Gagalnya Rekayasa Cuaca

Membuang Duit Rp 20 Miliar dari Langit

- detikNews
Rabu, 05 Feb 2014 14:22 WIB
Proses teknologi modifikasi cuaca. (Foto : BPPT)
Jakarta - Pemerintah Provinsi DKI Jakarta telah melakukan berbagai upaya untuk mengatasi bencana banjir. Salah satunya meminta Badan Pengkajian dan Penerapan Teknologi (BBPT) untuk merekayasa cuaca.

Namun modifikasi cuaca dengan anggaran Rp 20 miliar itu dinilai belum optimal. Terbukti hujan lebat tetap terus mengguyur dan membuat banjir merendam sejumlah besar kawasan ibu kota dan sekitarnya.

Badan Nasional Penanggulangan Bencana (BNPB) pun mengkritik alasan Unit Pelaksana Teknis (UPT) Hujan Buatan BPPT yang belum maksimal dalam merekayasa cuaca.

"Seharusnya UPT Hujan Buatan BPPT tetap fokus pada teknologi modifikasi cuaca. Sebab, banjir Jakarta merupakan masalah yang kompleks," kata Kepala Pusat Data Informasi dan Humas BNPB, Sutopo Purwo Nugroho saat dihubungi detikcom, Rabu (05/02/2014).



Kepala UPT Hujan Buatan BPPT, F. Heru Widodo, mengakui tidak maksimalnya modifikasi cuaca pada musim hujan awal tahun sehingga intensitas hujan di wilayah Jakarta dan sekitarnya tetap tinggi dan banjir terjadi di mana-mana.

Namun ia menekankan rekayasa cuaca ini juga jangan dianggap sebagai andalan untuk membantu persoalan banjir di ibu kota.
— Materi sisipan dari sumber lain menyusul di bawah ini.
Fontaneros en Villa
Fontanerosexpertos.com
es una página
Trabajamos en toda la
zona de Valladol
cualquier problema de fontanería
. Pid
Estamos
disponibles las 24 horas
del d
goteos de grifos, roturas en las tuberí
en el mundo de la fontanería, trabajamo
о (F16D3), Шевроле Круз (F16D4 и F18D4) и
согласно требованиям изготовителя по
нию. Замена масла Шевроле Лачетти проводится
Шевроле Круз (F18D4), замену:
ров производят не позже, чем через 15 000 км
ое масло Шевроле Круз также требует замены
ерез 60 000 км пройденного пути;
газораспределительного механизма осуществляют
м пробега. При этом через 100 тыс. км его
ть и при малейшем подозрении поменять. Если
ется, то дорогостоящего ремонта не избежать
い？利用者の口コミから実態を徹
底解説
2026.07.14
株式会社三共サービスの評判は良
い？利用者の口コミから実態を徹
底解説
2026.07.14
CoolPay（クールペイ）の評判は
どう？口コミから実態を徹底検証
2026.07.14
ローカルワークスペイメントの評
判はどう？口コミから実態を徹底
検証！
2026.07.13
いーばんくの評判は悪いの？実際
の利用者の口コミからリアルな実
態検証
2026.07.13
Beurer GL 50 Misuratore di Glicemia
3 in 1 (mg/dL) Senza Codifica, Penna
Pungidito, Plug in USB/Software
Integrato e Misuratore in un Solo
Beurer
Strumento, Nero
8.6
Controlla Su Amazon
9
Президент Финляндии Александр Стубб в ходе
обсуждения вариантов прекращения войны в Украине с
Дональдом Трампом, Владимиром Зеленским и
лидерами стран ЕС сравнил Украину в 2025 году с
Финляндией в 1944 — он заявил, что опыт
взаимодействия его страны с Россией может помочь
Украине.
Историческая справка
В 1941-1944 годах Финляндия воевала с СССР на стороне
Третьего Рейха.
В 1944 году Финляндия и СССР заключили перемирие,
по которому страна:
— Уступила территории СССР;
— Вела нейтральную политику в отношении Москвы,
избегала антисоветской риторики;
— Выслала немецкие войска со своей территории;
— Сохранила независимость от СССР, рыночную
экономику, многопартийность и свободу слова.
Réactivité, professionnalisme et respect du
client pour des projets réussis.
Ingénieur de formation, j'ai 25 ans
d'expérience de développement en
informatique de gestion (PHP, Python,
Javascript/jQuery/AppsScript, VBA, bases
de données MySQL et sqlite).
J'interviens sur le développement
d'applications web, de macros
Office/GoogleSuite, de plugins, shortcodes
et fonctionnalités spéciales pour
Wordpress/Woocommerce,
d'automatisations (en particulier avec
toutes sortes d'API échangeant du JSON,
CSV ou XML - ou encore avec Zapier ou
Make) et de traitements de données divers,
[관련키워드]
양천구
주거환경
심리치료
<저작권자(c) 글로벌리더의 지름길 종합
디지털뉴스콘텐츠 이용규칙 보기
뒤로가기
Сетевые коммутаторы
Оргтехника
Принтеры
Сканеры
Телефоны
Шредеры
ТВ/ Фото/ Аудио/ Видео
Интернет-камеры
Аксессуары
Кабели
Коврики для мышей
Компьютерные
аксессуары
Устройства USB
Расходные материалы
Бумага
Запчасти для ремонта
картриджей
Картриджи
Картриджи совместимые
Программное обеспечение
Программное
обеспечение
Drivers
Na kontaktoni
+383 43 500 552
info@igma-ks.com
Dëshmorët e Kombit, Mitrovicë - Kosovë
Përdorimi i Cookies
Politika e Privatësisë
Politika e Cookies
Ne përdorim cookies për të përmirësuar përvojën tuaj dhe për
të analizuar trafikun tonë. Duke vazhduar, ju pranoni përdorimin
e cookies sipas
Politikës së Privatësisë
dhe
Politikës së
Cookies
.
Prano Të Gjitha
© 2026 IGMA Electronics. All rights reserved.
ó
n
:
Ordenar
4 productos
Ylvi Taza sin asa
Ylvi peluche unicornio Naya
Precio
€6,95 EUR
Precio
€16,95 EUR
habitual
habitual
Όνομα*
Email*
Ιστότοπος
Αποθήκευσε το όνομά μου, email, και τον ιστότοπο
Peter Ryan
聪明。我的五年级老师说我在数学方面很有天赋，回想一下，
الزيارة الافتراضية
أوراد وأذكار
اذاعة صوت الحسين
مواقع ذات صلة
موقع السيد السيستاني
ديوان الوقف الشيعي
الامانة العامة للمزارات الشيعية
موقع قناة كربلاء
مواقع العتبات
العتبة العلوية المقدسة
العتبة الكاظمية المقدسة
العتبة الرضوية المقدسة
Dia mengatakan upaya di dataran bawah juga harus diselesaikan.

Beberapa poin yang disinggungnya seperti normalisasi sungai, waduk, dan drainase. “Kalau cuma mengandalkan awan diakalin ya susah. Yang di bawah (daratan) juga harus diprioritaskan juga,” ujarnya kepada detikcom, Senin (03/02/2014).

Kepala Badan Meteorologi Klimatologi dan Geofisika (BMKG), Andi Eka Sakya menyebutkan proses pertumbuhan awan hujan memang meningkat di kawasan Jakarta dan sekitarnya.

Dalam kondisi ini, kata dia, dibutuhkan upaya yang lebih besar untuk memodifikasi cuaca, termasuk perlu memperhitungkan armada pesawat penyemai bahan garam.

Dia menjelaskan pada 17 Januari lalu memang awannya massif sekali sehingga dibutuhkan upaya menambah jumlah NaCl (garam dapur) yang ditebarkan untuk disemai secara proporsional agar bisa dijatuhkan di tempat yang dikehendaki.

"Tentu mereka juga memperhitungkan parameter cuaca misalnya kecepatan angin, pergerakan awan, dan besarnya awan, serta bolak-baliknya pesawat,” kata Andi ketika dihubungi detikcom, Selasa (04/02/2014).